This Ruthless World

Adventures in absurdity

The Myth Of Parties Of Ideas

Louis-Léopold Boilly, "Les Hommes se disputent" (1818)Trump’s surprising win in 2016 led to a wide proliferation of myths about why the Democrats lost.  As I’ve been saying since Day 1, most of those pithy analyses are ludicrous, and I am glad that at least now, six months in, some professional commentators are waking up to the reality that there is no point in courting the elusive Trump Voter.  Still, many of these myths persist.  Today’s entry into the Trump Era Hot Takes Hall of Fame is the myth of progressives having “no ideas”.

The problem, we are told, is that the Democrats have a messaging problem.  And a candidate problem.  And everything problem.  But mostly a messaging problem, because if the Dems had a Great Message, they would have flipped the deep-red Georgia 6, no sweat.

What I wonder about, when I hear such arguments, is the implied notion that the reason the GOP is in control of the US government, and most State governments, is that it’s got ideas that appeal to Voters Who Matter (a minority of Americans). But what are they, those grand GOP ideas?  Note, Reader, it’s not that I don’t like conservative ideas — something I could have still said five years ago.  It’s that American conservatives have no policies, save one: the policy of Wreck Everything Because Fuck You.

Today’s conservatives and the GOP have no values.  They just have talking points. I’m not even sure many of them can appreciate the difference.

Consider how Republicans have flip-flopped in the Trump era, not just on specific policy considerations, but on what used to be the major planks of conservative philosophy.

They have always prided themselves on being the Party of Family Values and traditional sex roles. So they have elected a serial adulterer who openly bragged about sexually assaulting women and made extremely creepy comments about his daughters (one of whom was a baby at the time Trump went on TV to comment on the future of her tits). To be fair, though, this is not the first time Family Values folks have embraced men who had proudly led abhorrent, squalid personal lives. All this, of course, lends credence to the age-old claim by progressives that “family values” is just code for treating women as second-class citizens.

[Exercise set]
**1)** In the post about the myth of parties of ideas, which myth is named as today's entry into the Trump Era Hot Takes Hall of Fame?
**2)** Write the next part of the post about the myth of parties of ideas, picking up after its final sentence.

(Collected data)
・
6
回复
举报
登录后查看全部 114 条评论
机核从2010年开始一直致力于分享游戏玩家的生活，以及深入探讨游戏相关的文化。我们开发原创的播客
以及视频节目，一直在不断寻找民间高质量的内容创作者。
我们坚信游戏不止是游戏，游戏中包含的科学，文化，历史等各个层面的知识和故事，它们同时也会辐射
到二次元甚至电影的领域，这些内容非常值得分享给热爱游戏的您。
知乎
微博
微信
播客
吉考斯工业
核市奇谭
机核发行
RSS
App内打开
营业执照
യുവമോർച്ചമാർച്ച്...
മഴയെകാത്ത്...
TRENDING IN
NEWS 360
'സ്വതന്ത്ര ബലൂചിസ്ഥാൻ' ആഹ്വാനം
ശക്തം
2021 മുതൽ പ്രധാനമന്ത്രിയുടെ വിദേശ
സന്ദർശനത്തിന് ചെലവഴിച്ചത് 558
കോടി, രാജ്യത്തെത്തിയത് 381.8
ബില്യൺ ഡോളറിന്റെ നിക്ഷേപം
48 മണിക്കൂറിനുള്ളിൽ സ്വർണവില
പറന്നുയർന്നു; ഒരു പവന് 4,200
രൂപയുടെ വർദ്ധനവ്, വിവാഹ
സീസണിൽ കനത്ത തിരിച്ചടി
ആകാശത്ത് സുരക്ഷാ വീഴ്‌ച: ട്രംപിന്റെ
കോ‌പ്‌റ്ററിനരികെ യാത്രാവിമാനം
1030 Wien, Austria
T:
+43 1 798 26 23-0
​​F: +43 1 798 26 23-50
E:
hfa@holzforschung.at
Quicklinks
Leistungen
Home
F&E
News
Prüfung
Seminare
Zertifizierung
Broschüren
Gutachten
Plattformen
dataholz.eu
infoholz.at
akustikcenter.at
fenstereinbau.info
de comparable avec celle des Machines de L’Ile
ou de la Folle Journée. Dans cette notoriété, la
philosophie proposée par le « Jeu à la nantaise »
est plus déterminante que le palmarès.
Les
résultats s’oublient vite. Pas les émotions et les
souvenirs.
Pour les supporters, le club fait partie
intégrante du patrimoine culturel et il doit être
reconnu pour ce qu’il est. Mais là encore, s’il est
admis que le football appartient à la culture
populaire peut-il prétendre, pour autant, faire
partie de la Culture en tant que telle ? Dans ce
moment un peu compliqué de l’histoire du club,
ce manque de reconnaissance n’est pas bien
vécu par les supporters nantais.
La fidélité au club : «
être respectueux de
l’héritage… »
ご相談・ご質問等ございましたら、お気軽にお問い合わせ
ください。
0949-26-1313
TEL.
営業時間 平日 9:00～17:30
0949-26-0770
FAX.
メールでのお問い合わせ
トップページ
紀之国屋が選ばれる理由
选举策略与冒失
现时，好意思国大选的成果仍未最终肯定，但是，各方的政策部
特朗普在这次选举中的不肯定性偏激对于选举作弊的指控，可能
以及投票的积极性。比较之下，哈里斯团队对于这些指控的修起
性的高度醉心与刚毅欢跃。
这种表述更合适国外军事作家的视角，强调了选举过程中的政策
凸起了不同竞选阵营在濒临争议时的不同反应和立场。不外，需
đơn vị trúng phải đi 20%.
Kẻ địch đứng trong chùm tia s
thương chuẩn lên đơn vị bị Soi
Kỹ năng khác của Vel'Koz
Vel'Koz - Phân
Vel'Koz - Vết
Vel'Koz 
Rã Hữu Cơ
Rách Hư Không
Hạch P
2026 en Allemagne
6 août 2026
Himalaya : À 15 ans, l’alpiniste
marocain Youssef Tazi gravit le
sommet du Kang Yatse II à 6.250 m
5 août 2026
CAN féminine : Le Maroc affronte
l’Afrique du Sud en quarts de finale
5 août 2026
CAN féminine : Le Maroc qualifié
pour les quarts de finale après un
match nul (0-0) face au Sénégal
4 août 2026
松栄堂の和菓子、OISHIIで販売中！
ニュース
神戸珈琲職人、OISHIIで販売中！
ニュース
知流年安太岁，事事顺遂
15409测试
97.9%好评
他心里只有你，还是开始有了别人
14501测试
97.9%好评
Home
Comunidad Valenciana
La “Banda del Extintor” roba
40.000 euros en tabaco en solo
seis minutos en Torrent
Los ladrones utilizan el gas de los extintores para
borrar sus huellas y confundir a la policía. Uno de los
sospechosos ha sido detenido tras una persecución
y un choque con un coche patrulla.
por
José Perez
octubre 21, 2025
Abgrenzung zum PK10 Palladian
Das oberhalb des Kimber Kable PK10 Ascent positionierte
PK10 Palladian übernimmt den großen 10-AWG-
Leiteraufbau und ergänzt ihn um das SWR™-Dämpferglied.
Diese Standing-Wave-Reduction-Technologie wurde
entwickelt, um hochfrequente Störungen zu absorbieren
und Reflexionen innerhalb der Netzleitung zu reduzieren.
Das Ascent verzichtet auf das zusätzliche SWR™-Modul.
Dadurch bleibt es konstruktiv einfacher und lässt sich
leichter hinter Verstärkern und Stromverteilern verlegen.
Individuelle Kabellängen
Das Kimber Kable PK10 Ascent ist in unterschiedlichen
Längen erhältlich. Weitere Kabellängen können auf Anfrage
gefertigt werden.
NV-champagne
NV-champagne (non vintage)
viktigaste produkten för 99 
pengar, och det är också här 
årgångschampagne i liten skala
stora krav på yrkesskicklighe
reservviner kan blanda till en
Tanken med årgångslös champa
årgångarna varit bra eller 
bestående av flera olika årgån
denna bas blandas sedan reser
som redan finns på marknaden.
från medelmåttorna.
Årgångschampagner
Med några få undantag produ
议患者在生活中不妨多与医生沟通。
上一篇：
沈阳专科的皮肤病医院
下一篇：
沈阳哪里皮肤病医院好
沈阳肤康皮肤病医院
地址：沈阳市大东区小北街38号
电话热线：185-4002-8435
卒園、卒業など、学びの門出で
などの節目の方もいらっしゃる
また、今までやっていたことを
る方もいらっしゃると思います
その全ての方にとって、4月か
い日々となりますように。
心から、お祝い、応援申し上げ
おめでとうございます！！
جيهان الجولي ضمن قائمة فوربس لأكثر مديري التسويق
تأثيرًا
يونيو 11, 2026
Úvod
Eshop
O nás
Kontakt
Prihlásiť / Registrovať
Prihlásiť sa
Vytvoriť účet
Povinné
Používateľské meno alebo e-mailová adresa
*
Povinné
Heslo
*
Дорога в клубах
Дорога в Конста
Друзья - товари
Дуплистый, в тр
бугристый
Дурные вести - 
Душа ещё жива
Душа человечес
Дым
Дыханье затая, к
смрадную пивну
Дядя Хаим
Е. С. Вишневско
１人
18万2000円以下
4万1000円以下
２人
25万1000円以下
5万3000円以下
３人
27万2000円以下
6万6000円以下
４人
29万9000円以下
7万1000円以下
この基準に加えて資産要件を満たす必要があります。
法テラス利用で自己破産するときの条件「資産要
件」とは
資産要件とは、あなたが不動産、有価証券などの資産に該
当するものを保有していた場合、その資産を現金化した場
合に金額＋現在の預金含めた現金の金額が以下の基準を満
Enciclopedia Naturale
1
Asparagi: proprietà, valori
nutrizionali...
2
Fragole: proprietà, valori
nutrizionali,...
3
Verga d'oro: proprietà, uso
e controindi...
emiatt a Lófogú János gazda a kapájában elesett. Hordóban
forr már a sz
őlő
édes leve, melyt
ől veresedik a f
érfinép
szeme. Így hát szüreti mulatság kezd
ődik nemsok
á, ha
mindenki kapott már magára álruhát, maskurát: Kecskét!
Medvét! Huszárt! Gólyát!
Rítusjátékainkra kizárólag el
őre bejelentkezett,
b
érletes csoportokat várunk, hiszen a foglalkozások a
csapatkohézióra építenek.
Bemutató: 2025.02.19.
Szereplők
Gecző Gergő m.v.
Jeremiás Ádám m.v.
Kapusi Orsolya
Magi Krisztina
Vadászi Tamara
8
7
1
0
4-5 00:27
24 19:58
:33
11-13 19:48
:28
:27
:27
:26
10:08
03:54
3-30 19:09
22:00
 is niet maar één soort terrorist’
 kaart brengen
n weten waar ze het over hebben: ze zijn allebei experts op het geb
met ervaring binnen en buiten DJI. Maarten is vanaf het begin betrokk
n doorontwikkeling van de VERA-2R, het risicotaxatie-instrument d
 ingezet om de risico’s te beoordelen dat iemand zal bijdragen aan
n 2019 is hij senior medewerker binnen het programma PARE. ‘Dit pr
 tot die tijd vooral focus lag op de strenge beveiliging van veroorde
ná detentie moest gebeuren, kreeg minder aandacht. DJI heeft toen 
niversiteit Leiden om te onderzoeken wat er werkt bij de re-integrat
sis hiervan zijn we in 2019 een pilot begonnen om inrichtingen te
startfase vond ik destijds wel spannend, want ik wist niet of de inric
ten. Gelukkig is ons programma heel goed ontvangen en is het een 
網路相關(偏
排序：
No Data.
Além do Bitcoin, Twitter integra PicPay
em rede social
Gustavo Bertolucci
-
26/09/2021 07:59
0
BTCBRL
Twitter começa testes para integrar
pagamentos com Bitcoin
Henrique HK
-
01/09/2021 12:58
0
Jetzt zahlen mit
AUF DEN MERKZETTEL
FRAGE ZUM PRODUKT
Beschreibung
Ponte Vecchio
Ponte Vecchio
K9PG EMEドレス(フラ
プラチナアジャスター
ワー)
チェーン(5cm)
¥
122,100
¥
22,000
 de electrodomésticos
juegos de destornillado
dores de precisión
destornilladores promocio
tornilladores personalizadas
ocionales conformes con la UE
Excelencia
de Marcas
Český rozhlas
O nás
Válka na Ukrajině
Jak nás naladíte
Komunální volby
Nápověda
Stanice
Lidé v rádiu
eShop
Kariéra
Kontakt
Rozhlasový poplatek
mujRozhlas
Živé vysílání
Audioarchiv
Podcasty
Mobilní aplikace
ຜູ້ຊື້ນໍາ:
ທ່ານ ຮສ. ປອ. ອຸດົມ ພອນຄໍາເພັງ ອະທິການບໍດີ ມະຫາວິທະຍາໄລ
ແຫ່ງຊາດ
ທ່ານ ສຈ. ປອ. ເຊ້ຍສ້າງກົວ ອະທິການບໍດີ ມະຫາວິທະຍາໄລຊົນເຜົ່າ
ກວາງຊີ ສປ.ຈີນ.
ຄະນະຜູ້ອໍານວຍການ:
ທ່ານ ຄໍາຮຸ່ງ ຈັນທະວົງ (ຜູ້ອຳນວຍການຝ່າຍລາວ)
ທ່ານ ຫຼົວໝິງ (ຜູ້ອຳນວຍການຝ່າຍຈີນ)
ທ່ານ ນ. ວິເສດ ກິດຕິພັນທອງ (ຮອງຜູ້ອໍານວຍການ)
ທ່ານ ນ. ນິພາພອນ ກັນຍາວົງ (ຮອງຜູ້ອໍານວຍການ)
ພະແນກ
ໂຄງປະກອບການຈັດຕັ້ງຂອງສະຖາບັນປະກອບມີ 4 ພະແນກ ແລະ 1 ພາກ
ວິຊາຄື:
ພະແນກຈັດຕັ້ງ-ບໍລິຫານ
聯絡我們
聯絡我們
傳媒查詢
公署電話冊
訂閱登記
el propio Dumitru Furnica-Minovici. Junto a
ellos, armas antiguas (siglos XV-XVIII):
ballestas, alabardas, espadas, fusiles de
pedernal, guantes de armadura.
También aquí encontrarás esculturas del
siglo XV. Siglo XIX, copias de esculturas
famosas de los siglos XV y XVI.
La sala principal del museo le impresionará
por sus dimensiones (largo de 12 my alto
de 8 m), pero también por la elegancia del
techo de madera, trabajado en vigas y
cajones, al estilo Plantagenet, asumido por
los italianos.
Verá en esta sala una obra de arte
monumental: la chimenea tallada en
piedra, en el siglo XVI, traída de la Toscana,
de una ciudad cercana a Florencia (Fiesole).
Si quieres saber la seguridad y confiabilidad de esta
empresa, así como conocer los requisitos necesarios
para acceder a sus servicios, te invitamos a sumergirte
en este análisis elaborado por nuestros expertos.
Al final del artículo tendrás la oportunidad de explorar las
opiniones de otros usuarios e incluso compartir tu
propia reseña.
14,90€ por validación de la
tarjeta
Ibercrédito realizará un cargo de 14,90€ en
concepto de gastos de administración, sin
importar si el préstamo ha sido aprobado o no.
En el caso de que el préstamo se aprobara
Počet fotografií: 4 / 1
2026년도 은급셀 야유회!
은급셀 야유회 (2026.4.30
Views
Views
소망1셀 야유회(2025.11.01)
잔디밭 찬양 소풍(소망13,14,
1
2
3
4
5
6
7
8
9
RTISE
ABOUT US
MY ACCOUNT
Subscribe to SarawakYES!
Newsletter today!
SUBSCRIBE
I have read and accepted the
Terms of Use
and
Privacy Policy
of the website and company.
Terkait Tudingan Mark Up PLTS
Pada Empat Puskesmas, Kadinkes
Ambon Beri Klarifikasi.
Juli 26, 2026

[Responses]
**1)** The myth of progressives having "no ideas."

**2)**
They have been the party that cared about social conservatism and decorum to be exercised by public officials.  So they rally to a man who has repeatedly and persistently engaged in the most vile discourse — in public, as a public official.

They have claimed, and continue to claim, to be the party that “supports the troops”.  But they have increasingly voted to slash veterans’ benefits, and they are led by a draft dodger who has feuded with a Gold Star family and shamed a fellow Republican for having been a POW in Vietnam.

They have aggressively supported America’s dominant role on the world stage — and now they are ceding that dominance to Russia and China, and getting behind policies that are meant to unilaterally benefit those countries, with the United States getting nothing in return.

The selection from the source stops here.